Voici ce qui se passe avec vous. Jusqu’à la semaine dernière, vous étiez le symbole un peu vieillot — on dirait négativement quétaine, charitablement kitsch – d’un certain folklore québécois pour touristes et enfants.

Votre couleur principale, le blanc, vous prêtait une condition virginale. Votre rondeur et votre sourire signalaient l’innocence de celui qui n’a jamais connu que le jeu et la danse.

Or vous voilà devenu, ce que vous n’avez jamais été, un symbole du Québec tout entier. Cela tombait bien, nous n’en avions pas. Le castor et le harfang des neiges n’arrivaient pas à capturer notre existence dans sa complexité. Le patriote à tuque avec sa pipe et son mousquet avait été, disons, kidnappé par un groupe de québécois fort peu représentatifs.
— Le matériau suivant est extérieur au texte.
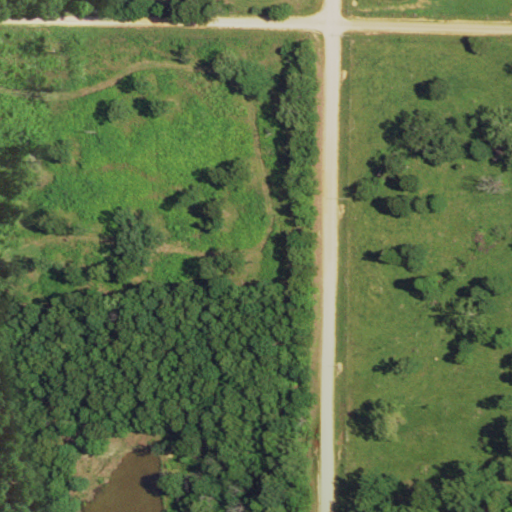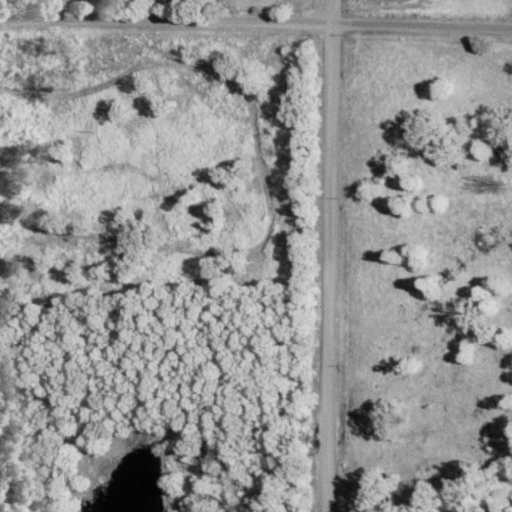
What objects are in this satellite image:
road: (255, 23)
road: (324, 256)
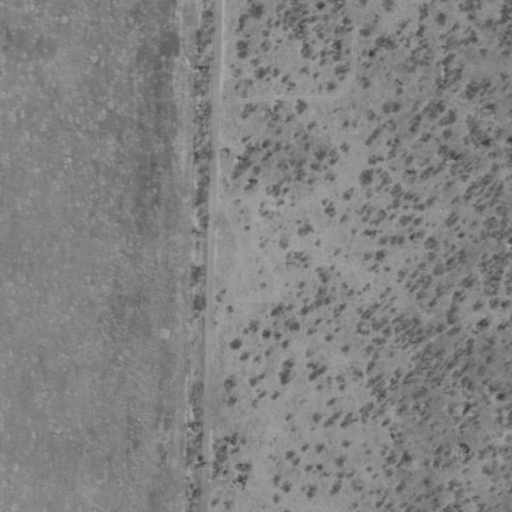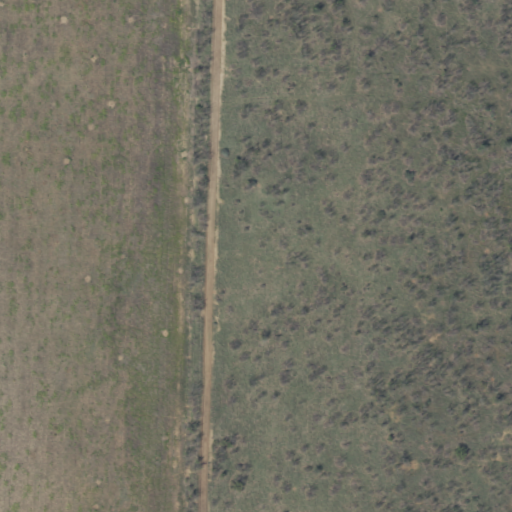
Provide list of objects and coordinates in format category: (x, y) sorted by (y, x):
road: (191, 256)
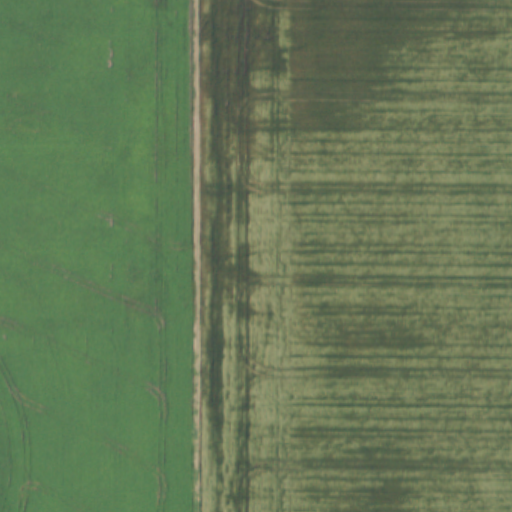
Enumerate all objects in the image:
road: (204, 256)
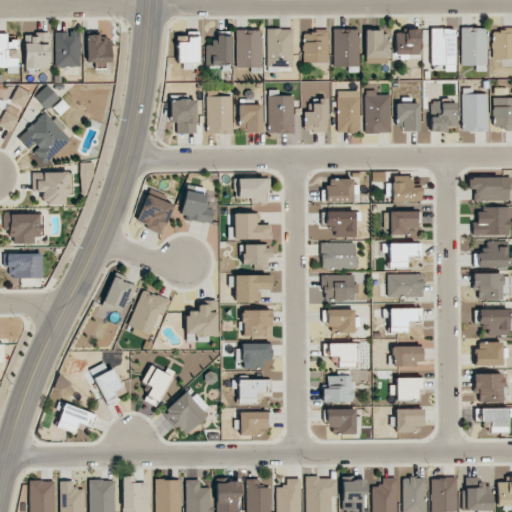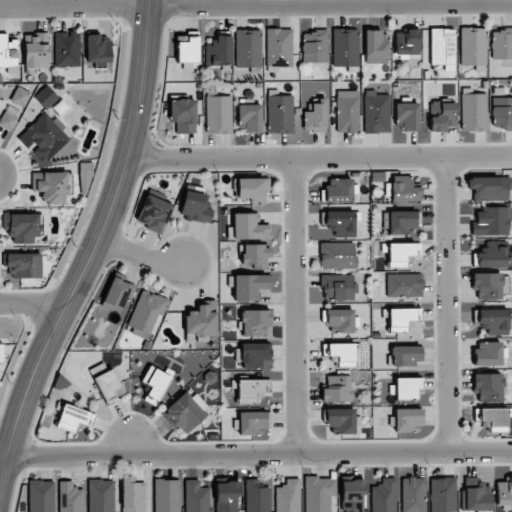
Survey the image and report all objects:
road: (255, 5)
building: (406, 42)
building: (501, 44)
building: (314, 46)
building: (441, 46)
building: (344, 47)
building: (375, 47)
building: (473, 47)
building: (66, 48)
building: (97, 48)
building: (247, 48)
building: (278, 48)
building: (36, 50)
building: (8, 51)
building: (218, 51)
building: (187, 52)
building: (19, 96)
building: (45, 97)
building: (473, 111)
building: (376, 112)
building: (501, 112)
building: (218, 114)
building: (279, 114)
building: (346, 114)
building: (182, 115)
building: (441, 115)
building: (315, 116)
building: (406, 116)
building: (249, 118)
building: (7, 120)
building: (43, 137)
road: (319, 159)
building: (51, 186)
building: (251, 188)
building: (489, 188)
building: (339, 190)
building: (402, 190)
building: (195, 207)
building: (153, 213)
building: (340, 222)
building: (402, 222)
building: (491, 222)
building: (22, 226)
building: (248, 226)
road: (89, 247)
road: (138, 253)
building: (400, 253)
building: (253, 255)
building: (337, 255)
building: (493, 255)
building: (23, 265)
building: (404, 285)
building: (487, 285)
building: (249, 286)
building: (337, 287)
building: (117, 294)
road: (32, 305)
road: (295, 307)
road: (444, 307)
building: (146, 311)
building: (402, 319)
building: (340, 320)
building: (492, 320)
building: (201, 321)
building: (253, 322)
building: (1, 352)
building: (341, 353)
building: (488, 353)
building: (253, 354)
building: (405, 355)
building: (155, 383)
building: (108, 386)
building: (488, 387)
building: (405, 388)
building: (250, 389)
building: (337, 389)
building: (185, 411)
building: (72, 417)
building: (493, 417)
building: (407, 419)
building: (340, 420)
building: (250, 421)
road: (255, 456)
building: (503, 492)
building: (318, 493)
building: (412, 494)
building: (442, 494)
building: (100, 495)
building: (132, 495)
building: (166, 495)
building: (40, 496)
building: (226, 496)
building: (255, 496)
building: (287, 496)
building: (353, 496)
building: (383, 496)
building: (69, 497)
building: (195, 497)
building: (477, 498)
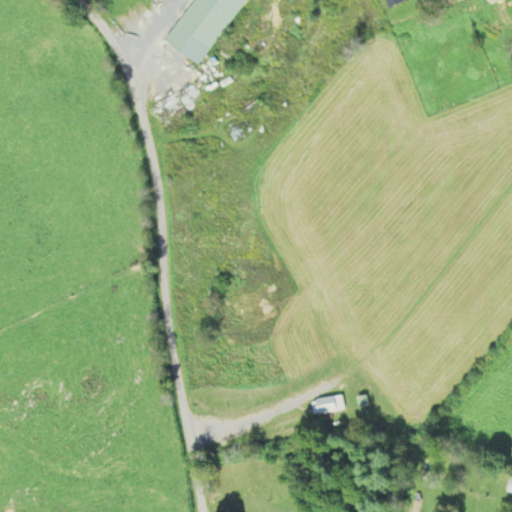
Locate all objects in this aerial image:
building: (391, 2)
building: (392, 2)
building: (201, 25)
road: (152, 26)
building: (201, 27)
road: (161, 246)
building: (328, 405)
building: (509, 486)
Comment votre transformation s’est-elle produite ? En deux temps. D’abord, je le suppose, les illustrateurs de Maclean’s ont cherché une personne qui pouvait représenter le Québec en couverture de leur magazine.

Jean Charest aurait fait l’affaire. Mais peut-être ont-ils pensé que de le présenter avec, à la main, une valise débordant de cash n’aurait pas provoqué le contraste — le schock value — recherché. Certains auraient pu penser que ce n’était même pas un montage !
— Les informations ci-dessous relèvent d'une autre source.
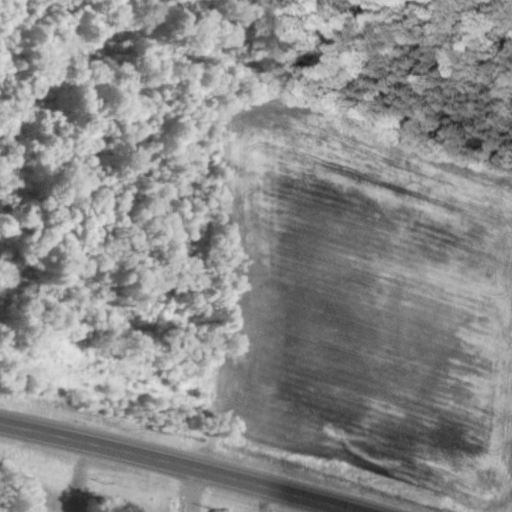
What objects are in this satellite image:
road: (180, 469)
road: (192, 492)
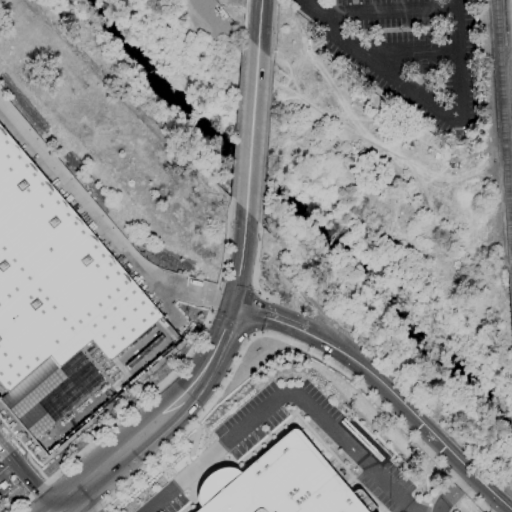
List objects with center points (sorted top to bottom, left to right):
road: (385, 9)
road: (262, 23)
road: (274, 30)
road: (403, 45)
road: (455, 59)
road: (379, 65)
road: (256, 122)
railway: (502, 136)
road: (266, 141)
river: (297, 214)
road: (104, 223)
road: (246, 251)
road: (260, 266)
railway: (511, 279)
building: (52, 289)
building: (55, 290)
road: (271, 318)
road: (288, 392)
road: (412, 414)
road: (158, 421)
road: (5, 437)
road: (6, 465)
road: (27, 476)
building: (280, 483)
parking lot: (4, 484)
building: (276, 484)
road: (454, 489)
road: (82, 502)
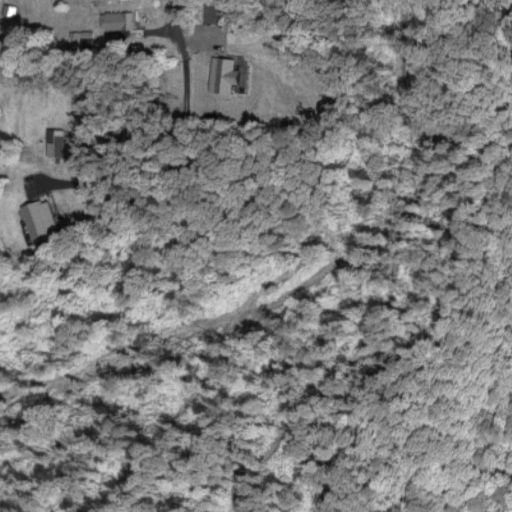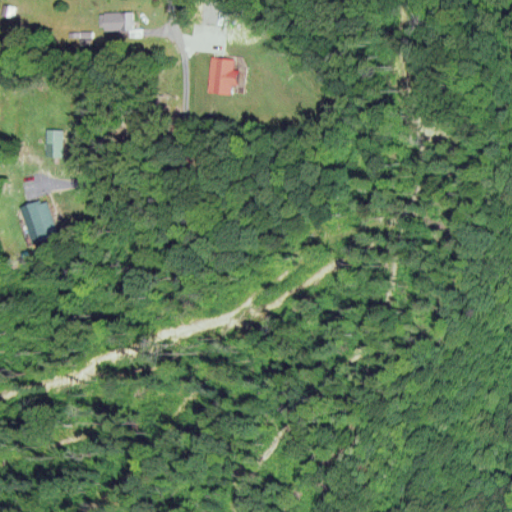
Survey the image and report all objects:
building: (227, 74)
road: (174, 138)
building: (42, 221)
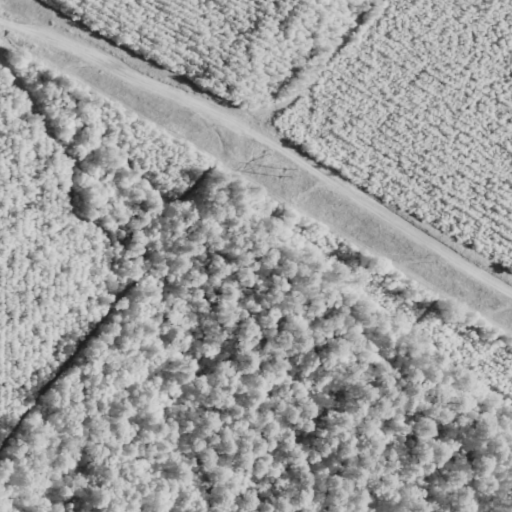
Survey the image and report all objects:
road: (265, 138)
power tower: (277, 169)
cover1Peut-être l’ignorance torontoise de votre statut de non-symbole des Québécois a-t-elle favorisé leur choix. Le contraste, bien réel, entre votre bonhommie intrinsèque et le flagrant délit de valise de billets mal acquis a du plaire aux faiseurs-de-couverture sensationnelle. Mais en vous choisissant, vous, plutôt qu’une figure politique, les responsables du magazine canadien le plus lu ont délibérément élargi la cible de leur accusation de corruption.

Vous ne représentez pas la classe politique, le PLQ ou Franco Fava. Vous n’êtes nullement un symbole des élites et des deux pathologies identifiées comme corruptogènes: la taille de l’État et la question nationale. Dans l’oeil de l’autre, donc, vous représentez le Québec tout entier.

Une renaissance

Maclean’s a donc provoqué votre renaissance. Et lorsque l’équipe de L’actualité a voulu répondre à la charge des scribes torontois, elle a pensé aussi à vous utiliser, vous, comme arme de riposte. Mais comment ? Il fallait le caricaturiste/illustrateur André-Philippe Côté pour mettre sa plume en plein cœur de ce que mes profs d’universités appelaient «le signifiant» — le message émis par l’image — et renverser du tout au tout la réputation dont Maclean’s tentait de vous affubler.

Une semaine accusé à Toronto de représenter l’âme damnée des Québécois cachée sous une apparence, disons, bonhomme, vous devenez 15 jours plus tard l’incarnation d’une foule engagée pour le retour à la probité. Côté a accouché d’un Bonhomme nouveau, l’a identifié à la réelle tonalité québécoise actuelle: la colère. Colère contre la corruption, colère contre le gouvernement Charest et colère contre ceux qui ont voulu les associer, eux, à cette saleté de copinage, d’enveloppes et de «pressions colossales» qu’ils dénoncent sans relâche.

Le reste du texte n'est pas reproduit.